= What you need to do =
Omit the pictures and copy the entries exactly.

Data: Begin

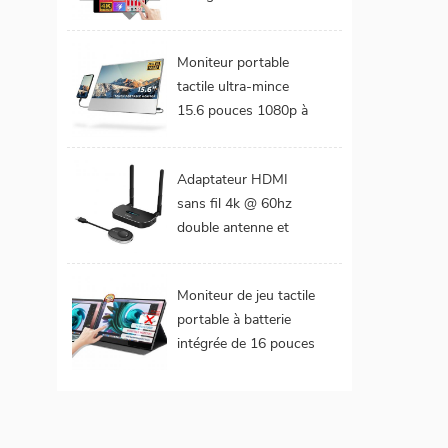
DCI-P3 Gamme de
couleurs Batterie
Moniteur portable
intégrée Moniteur
tactile ultra-mince
portable tactile pour
15.6 pouces 1080p à
ordinateur portable
cadre étroit de 4 mm
Adaptateur HDMI
sans fil 4k @ 60hz
double antenne et
double extension de
sorties vidéo
Moniteur de jeu tactile
portable à batterie
intégrée de 16 pouces
(tactile pour mac
os/surface pro)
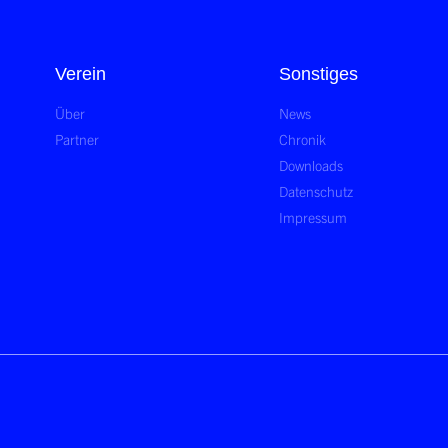
Verein
Sonstiges
Über
News
Partner
Chronik
Downloads
Datenschutz
Impressum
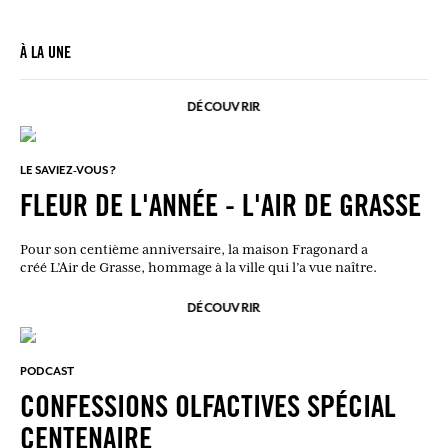
À LA UNE
DÉCOUVRIR
LE SAVIEZ-VOUS ?
FLEUR DE L'ANNÉE - L'AIR DE GRASSE
Pour son centième anniversaire, la maison Fragonard a
créé L’Air de Grasse, hommage à la ville qui l’a vue naître.
DÉCOUVRIR
PODCAST
CONFESSIONS OLFACTIVES SPÉCIAL
CENTENAIRE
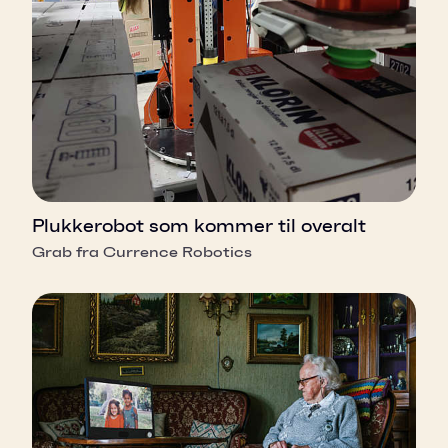
Plukkerobot som kommer til overalt
Grab fra Currence Robotics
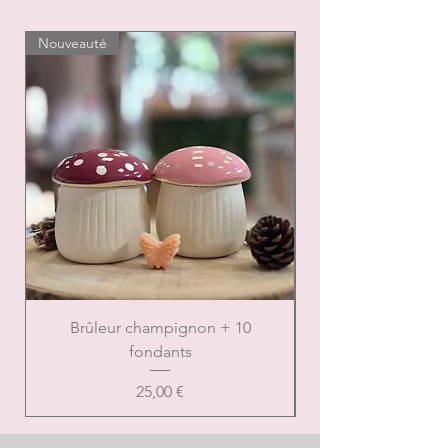
Nouveauté
Nouveauté
Brûleur champignon + 10
Brûleur de Noël ca
fondants
Prix
25,00 €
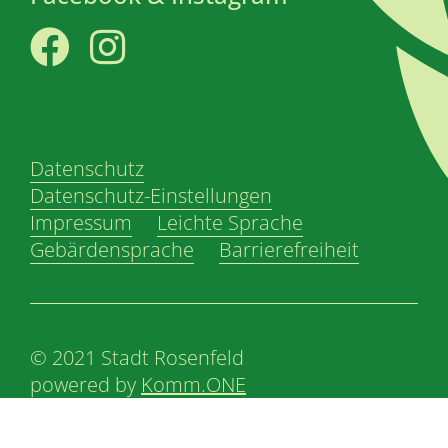
Facebook
Instagram
Datenschutz
Datenschutz-Einstellungen
Impressum
Leichte Sprache
Gebärdensprache
Barrierefreiheit
© 2021 Stadt Rosenfeld
powered by
Komm.ONE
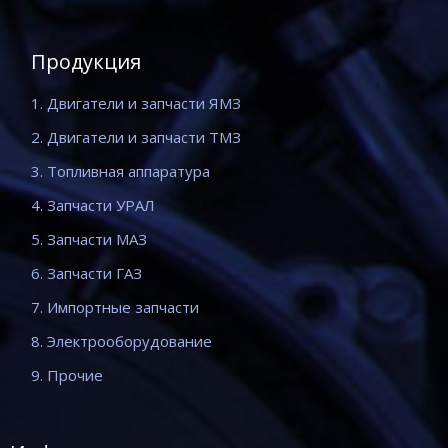
Продукция
1. Двигатели и запчасти ЯМЗ
2. Двигатели и запчасти ТМЗ
3. Топливная аппаратура
4. Запчасти УРАЛ
5. Запчасти МАЗ
6. Запчасти ГАЗ
7. Импортные запчасти
8. Электрооборудование
9. Прочие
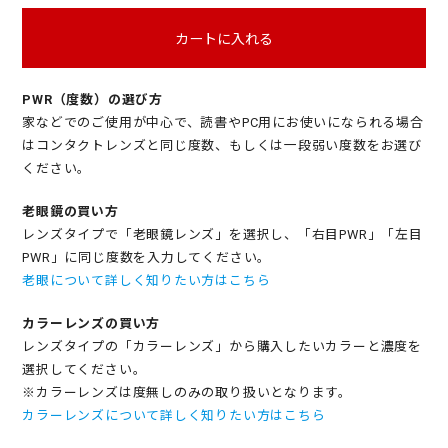
カートに入れる
PWR（度数）の選び方
家などでのご使用が中心で、読書やPC用にお使いになられる場合
はコンタクトレンズと同じ度数、もしくは一段弱い度数をお選び
ください。
老眼鏡の買い方
レンズタイプで「老眼鏡レンズ」を選択し、「右目PWR」「左目
PWR」に同じ度数を入力してください。
老眼について詳しく知りたい方はこちら
カラーレンズの買い方
レンズタイプの「カラーレンズ」から購入したいカラーと濃度を
選択してください。
※カラーレンズは度無しのみの取り扱いとなります。
カラーレンズについて詳しく知りたい方はこちら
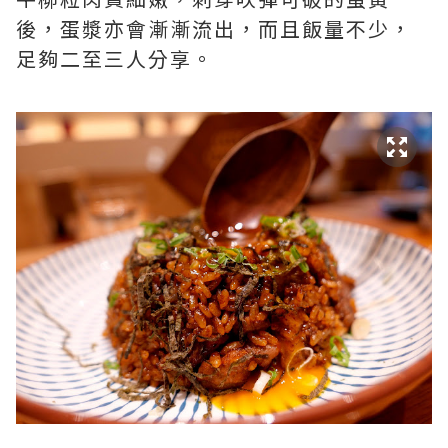
後，蛋漿亦會漸漸流出，而且飯量不少，
足夠二至三人分享。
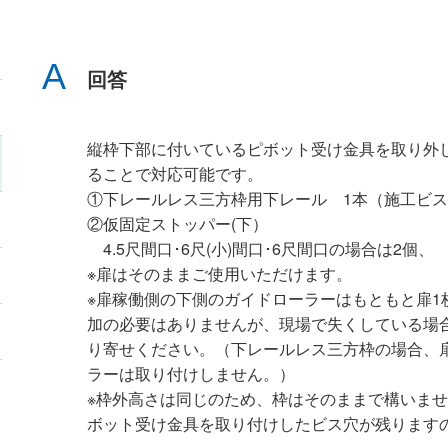
回答
縦枠下部に付いているピボット受け金具を取り外
ることで対応可能です。
①下レールレス三方枠用下レール 1本（施工ビ
②仮固定ストッパー(下）
4.5尺間口･6尺(小)間口･6尺間口の場合は2個、
※扉はそのままご使用いただけます。
※扉稼働側の下側のガイドローラーはもともと扉1
加の必要はありませんが、現場で失くしている場
り寄せください。（下レールレス三方枠の場合、
ラーは取り付けしません。）
※枠外高さは同じのため、枠はそのままで構いま
ボット受け金具を取り付けしたビス穴が残ります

Data: End

= Task answer =
DCI-P3 Gamme de
couleurs Batterie
Moniteur portable
intégrée Moniteur
tactile ultra-mince
portable tactile pour
15.6 pouces 1080p à
ordinateur portable
cadre étroit de 4 mm
Adaptateur HDMI
sans fil 4k @ 60hz
double antenne et
double extension de
sorties vidéo
Moniteur de jeu tactile
portable à batterie
intégrée de 16 pouces
(tactile pour mac
os/surface pro)
Verein
Sonstiges
Über
News
Partner
Chronik
Downloads
Datenschutz
Impressum
À LA UNE
DÉCOUVRIR
LE SAVIEZ-VOUS ?
FLEUR DE L'ANNÉE - L'AIR DE GRASSE
Pour son centième anniversaire, la maison Fragonard a
créé L’Air de Grasse, hommage à la ville qui l’a vue naître.
DÉCOUVRIR
PODCAST
CONFESSIONS OLFACTIVES SPÉCIAL
CENTENAIRE
Plukkerobot som kommer til overalt
Grab fra Currence Robotics
Nouveauté
Nouveauté
Brûleur champignon + 10
Brûleur de Noël ca
fondants
Prix
25,00 €
Facebook
Instagram
Datenschutz
Datenschutz-Einstellungen
Impressum
Leichte Sprache
Gebärdensprache
Barrierefreiheit
© 2021 Stadt Rosenfeld
powered by
Komm.ONE
Продукция
1. Двигатели и запчасти ЯМЗ
2. Двигатели и запчасти ТМЗ
3. Топливная аппаратура
4. Запчасти УРАЛ
5. Запчасти МАЗ
6. Запчасти ГАЗ
7. Импортные запчасти
8. Электрооборудование
9. Прочие
カートに入れる
PWR（度数）の選び方
家などでのご使用が中心で、読書やPC用にお使いになられる場合
はコンタクトレンズと同じ度数、もしくは一段弱い度数をお選び
ください。
老眼鏡の買い方
レンズタイプで「老眼鏡レンズ」を選択し、「右目PWR」「左目
PWR」に同じ度数を入力してください。
老眼について詳しく知りたい方はこちら
カラーレンズの買い方
レンズタイプの「カラーレンズ」から購入したいカラーと濃度を
選択してください。
※カラーレンズは度無しのみの取り扱いとなります。
カラーレンズについて詳しく知りたい方はこちら
後，蛋漿亦會漸漸流出，而且飯量不少，
足夠二至三人分享。
回答
縦枠下部に付いているピボット受け金具を取り外
ることで対応可能です。
①下レールレス三方枠用下レール 1本（施工ビ
②仮固定ストッパー(下）
4.5尺間口･6尺(小)間口･6尺間口の場合は2個、
※扉はそのままご使用いただけます。
※扉稼働側の下側のガイドローラーはもともと扉1
加の必要はありませんが、現場で失くしている場
り寄せください。（下レールレス三方枠の場合、
ラーは取り付けしません。）
※枠外高さは同じのため、枠はそのままで構いま
ボット受け金具を取り付けしたビス穴が残ります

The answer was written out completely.